Dependency solution #1

Closed c0sogi closed 1 year ago

c0sogi commented 1 year ago

This Pull Request (PR) incorporates various convenience improvements and code refactoring. The main changes are as follows:

  1. Dependencies are automatically installed. By providing the --install-pkgs option when running the server, not only the packages of this project but also the packages of all related repositories are installed. This process includes identifying the appropriate version of CUDA and installing the corresponding PyTorch, as well as the installation of TensorFlow. Please refer to the README for more details.

  2. The need to install the pytest package has been eliminated by performing unittest instead of pytest.

  3. The docker-compose file is configured to fetch the already built docker image from Dockerhub.

  4. The poetry dependency is included in pyproject.toml. However, it is not recommended to directly install dependencies using poetry. When running the server, the toml file is converted to a requirements.txt file, and the necessary packages are installed via pip install.

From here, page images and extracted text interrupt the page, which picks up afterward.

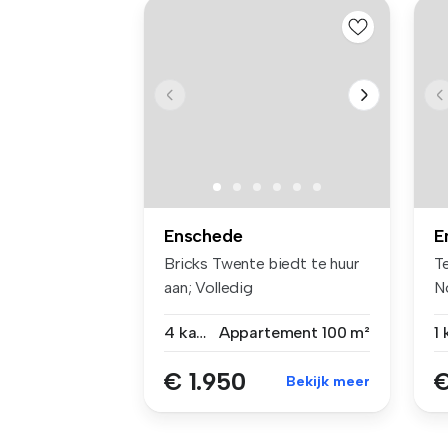
Enschede
E
Bricks Twente biedt te huur
T
aan; Volledig
N
gemoderniseer...
ma
4 kamers
Appartement
100 m²
1
€ 1.950
€
Bekijk meer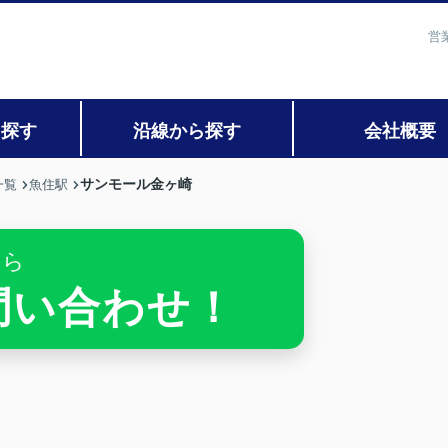
営
ら探す
沿線から探す
会社概要
サンモール金ヶ崎
一覧
魚住駅
ちら
お問い合わせ！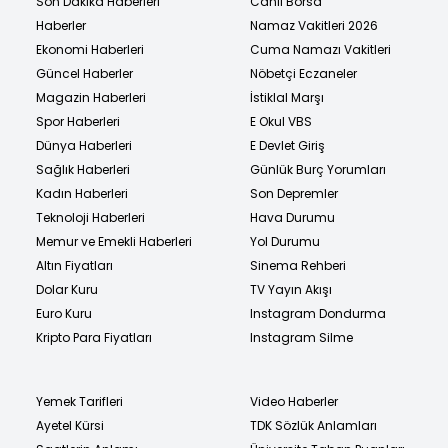
Son Dakika Haberleri
Canlı Borsa
Haberler
Namaz Vakitleri 2026
Ekonomi Haberleri
Cuma Namazı Vakitleri
Güncel Haberler
Nöbetçi Eczaneler
Magazin Haberleri
İstiklal Marşı
Spor Haberleri
E Okul VBS
Dünya Haberleri
E Devlet Giriş
Sağlık Haberleri
Günlük Burç Yorumları
Kadın Haberleri
Son Depremler
Teknoloji Haberleri
Hava Durumu
Memur ve Emekli Haberleri
Yol Durumu
Altın Fiyatları
Sinema Rehberi
Dolar Kuru
TV Yayın Akışı
Euro Kuru
Instagram Dondurma
Kripto Para Fiyatları
Instagram Silme
Yemek Tarifleri
Video Haberler
Ayetel Kürsi
TDK Sözlük Anlamları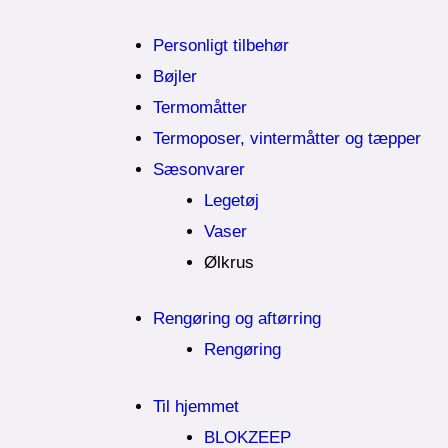
Personligt tilbehør
Bøjler
Termomåtter
Termoposer, vintermåtter og tæpper
Sæsonvarer
Legetøj
Vaser
Ølkrus
Rengøring og aftørring
Rengøring
Til hjemmet
BLOKZEEP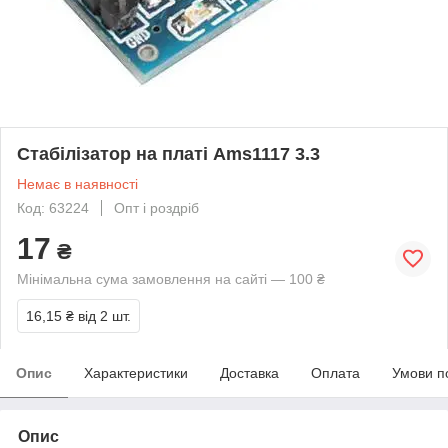
Стабілізатор на платі Ams1117 3.3
Немає в наявності
Код: 63224
Опт і роздріб
17
₴
Мінімальна сума замовлення на сайті — 100 ₴
16,15 ₴
від 2 шт.
Опис
Характеристики
Доставка
Оплата
Умови п
Опис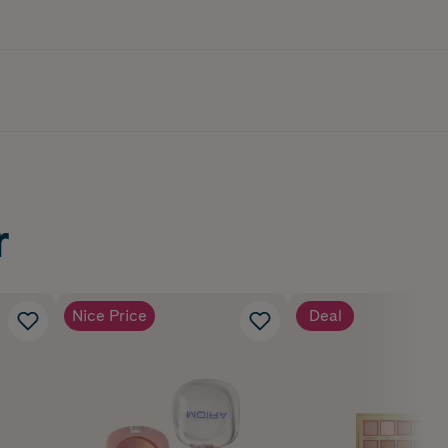
r
Nice Price
Deal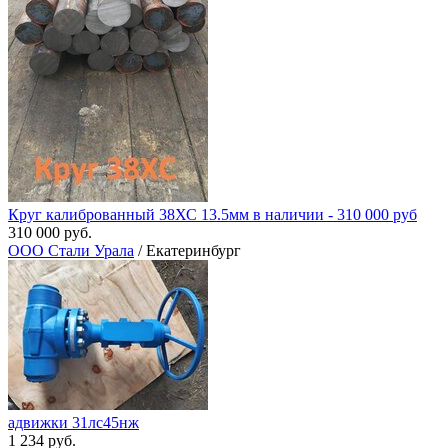
Круг калиброванный 38ХС 13.5мм в наличии - 310 000 руб
310 000 руб.
ООО Стали Урала
/ Екатеринбург
адвижки 31лс45нж
1 234 руб.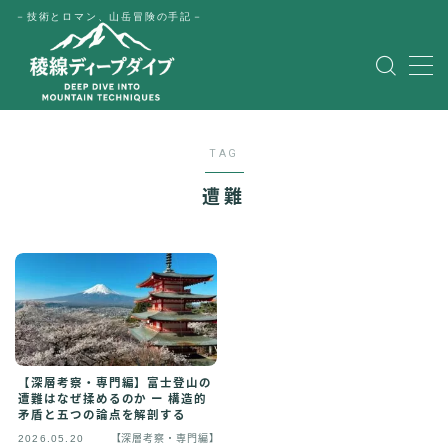
－技術とロマン、山岳冒険の手記－
MENU
HOME
TAG
公式LINE
遭難
English
Japanese
【深層考察・専門編】富士登山の
遭難はなぜ揉めるのか ー 構造的
矛盾と五つの論点を解剖する
2026.05.20
【深層考察・専門編】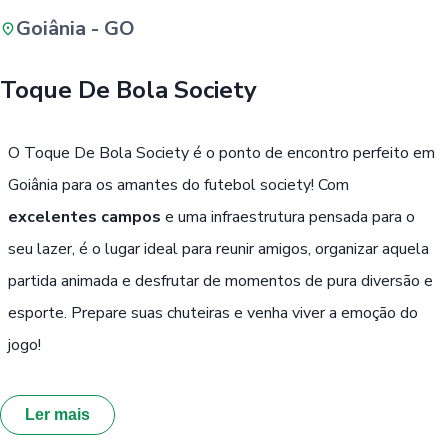
Goiânia - GO
Buscar
Toque De Bola Society
Passe Livre, Idoso ou ID Jovem
i
O Toque De Bola Society é o ponto de encontro perfeito em
Goiânia para os amantes do futebol society! Com
excelentes campos
e uma infraestrutura pensada para o
seu lazer, é o lugar ideal para reunir amigos, organizar aquela
partida animada e desfrutar de momentos de pura diversão e
esporte. Prepare suas chuteiras e venha viver a emoção do
jogo!
Ler mais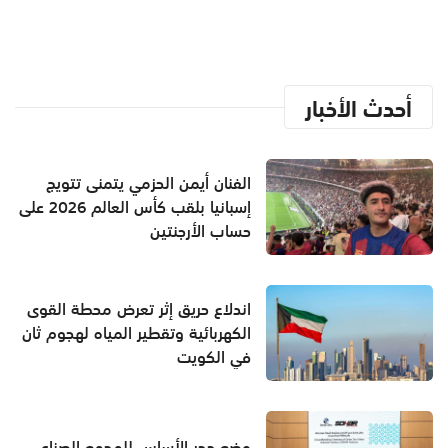
أحدث الأخبار
الفنان أيمن الحزمي يتمنى تتويج
إسبانيا بلقب كأس العالم 2026 على
حساب الأرجنتين
اندلاع حريق إثر تعرض محطة القوى
الكهربائية وتقطير المياه لهجوم ثان
في الكويت
وضع حجر الأساس للمجمع الصناعي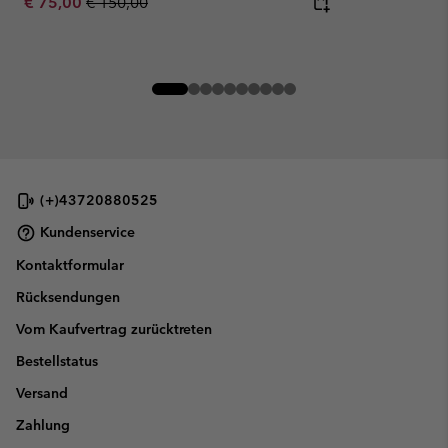
Sale price:
Regular price:
€ 75,00
€ 150,00
(+)43720880525
Kundenservice
Kontaktformular
Rücksendungen
Vom Kaufvertrag zurücktreten
Bestellstatus
Versand
Zahlung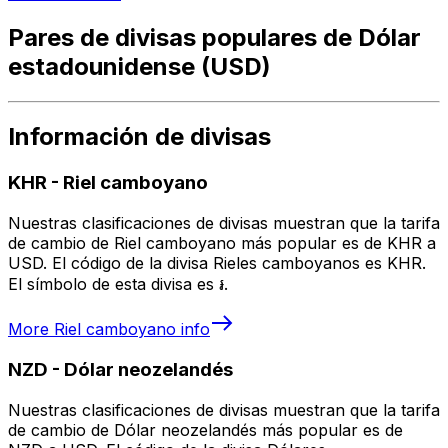
Pares de divisas populares de Dólar
estadounidense (USD)
Información de divisas
KHR
-
Riel camboyano
Nuestras clasificaciones de divisas muestran que la tarifa
de cambio de Riel camboyano más popular es de KHR a
USD. El código de la divisa Rieles camboyanos es KHR.
El símbolo de esta divisa es ៛.
More
Riel camboyano
info
NZD
-
Dólar neozelandés
Nuestras clasificaciones de divisas muestran que la tarifa
de cambio de Dólar neozelandés más popular es de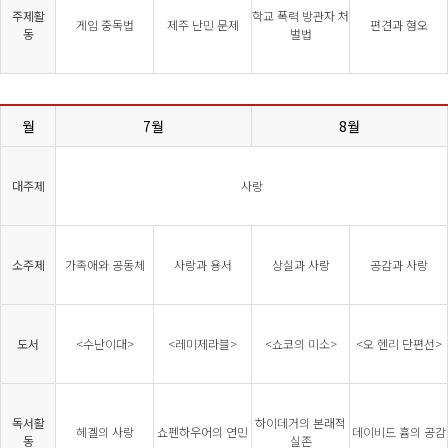
주제활
학교 폭력 방관자 처
게임 중독법
제주 난민 문제
편견과 혐오
동
벌법
월
7월
8월
대주제
사랑
소주제
가족애와 공동체
사랑과 용서
상실과 사랑
공감과 사랑
도서
<수난이대>
<레미제라블>
<쇼코의 미소>
<오 헨리 단편선>
독서활
하이데거의 본래적
헤겔의 사랑
쇼펜하우어의 연민
데이비드 흄의 공감
동
실존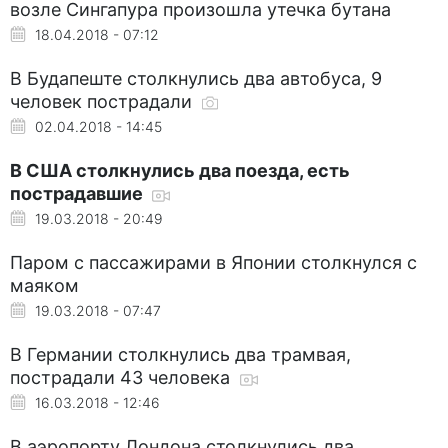
возле Сингапура произошла утечка бутана
18.04.2018 - 07:12
В Будапеште столкнулись два автобуса, 9
человек пострадали
02.04.2018 - 14:45
В США столкнулись два поезда, есть
пострадавшие
19.03.2018 - 20:49
Паром с пассажирами в Японии столкнулся с
маяком
19.03.2018 - 07:47
В Германии столкнулись два трамвая,
пострадали 43 человека
16.03.2018 - 12:46
В аэропорту Лондона столкнулись два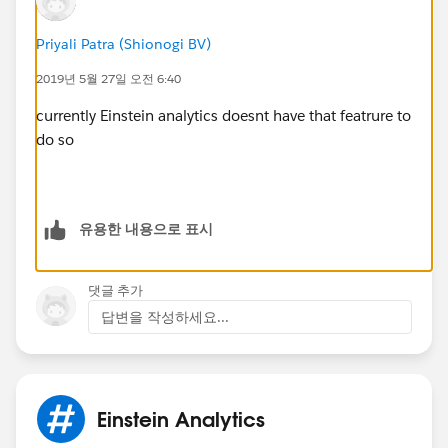
Priyali Patra (Shionogi BV)
2019년 5월 27일 오전 6:40
currently Einstein analytics doesnt have that featrure to
do so
유용한 내용으로 표시
댓글 추가
답변을 작성하세요...
Einstein Analytics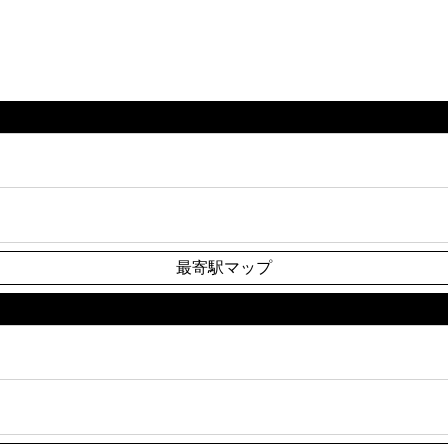
最寄駅マップ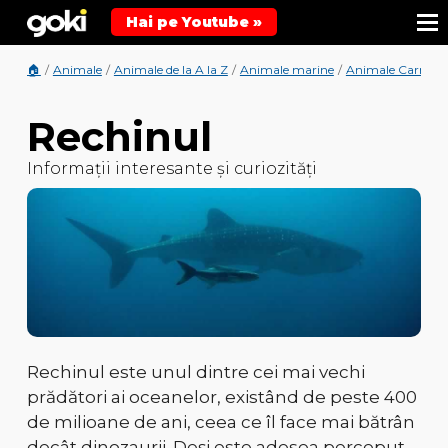
Hai pe Youtube »
🏠
/
Animale
/
Animale de la A la Z
/
Animale marine
/
Animale Carnivo
Rechinul
Informații interesante și curiozități
Rechinul este
unul dintre cei mai vechi
prădători ai oceanelor
, existând de peste
400
de milioane de ani
, ceea ce îl face
mai bătrân
decât dinozaurii
. Deși este adesea perceput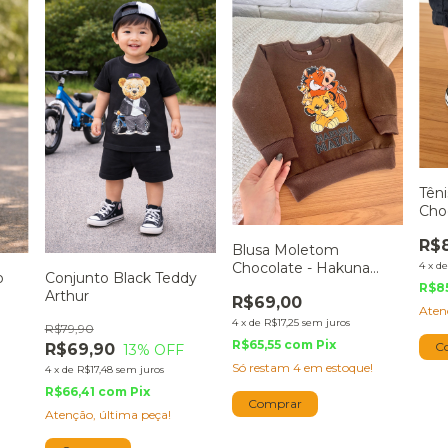
Têni
Cho
R$
Blusa Moletom
4
x
d
Chocolate - Hakuna
o
Conjunto Black Teddy
Matata
R$8
Arthur
R$69,00
Aten
4
x
de
R$17,25
sem juros
R$79,90
R$65,55
com
Pix
C
R$69,90
13
% OFF
Só restam
4
em estoque!
4
x
de
R$17,48
sem juros
R$66,41
com
Pix
Comprar
Atenção, última peça!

  5. There is no need to use semaphores because the concurrent use of the model is already limited through the scheduling of the process pool's workers. However, by using semaphores, a queue can be created to efficiently utilize the cache model left in the existing worker for the worker scheduler, so the feature has been retained.

    This PR has already passed all test suites in the Python 3.11, Windows 11, CUDA 12.2 environment and will be merged automatically after an appropriate code review.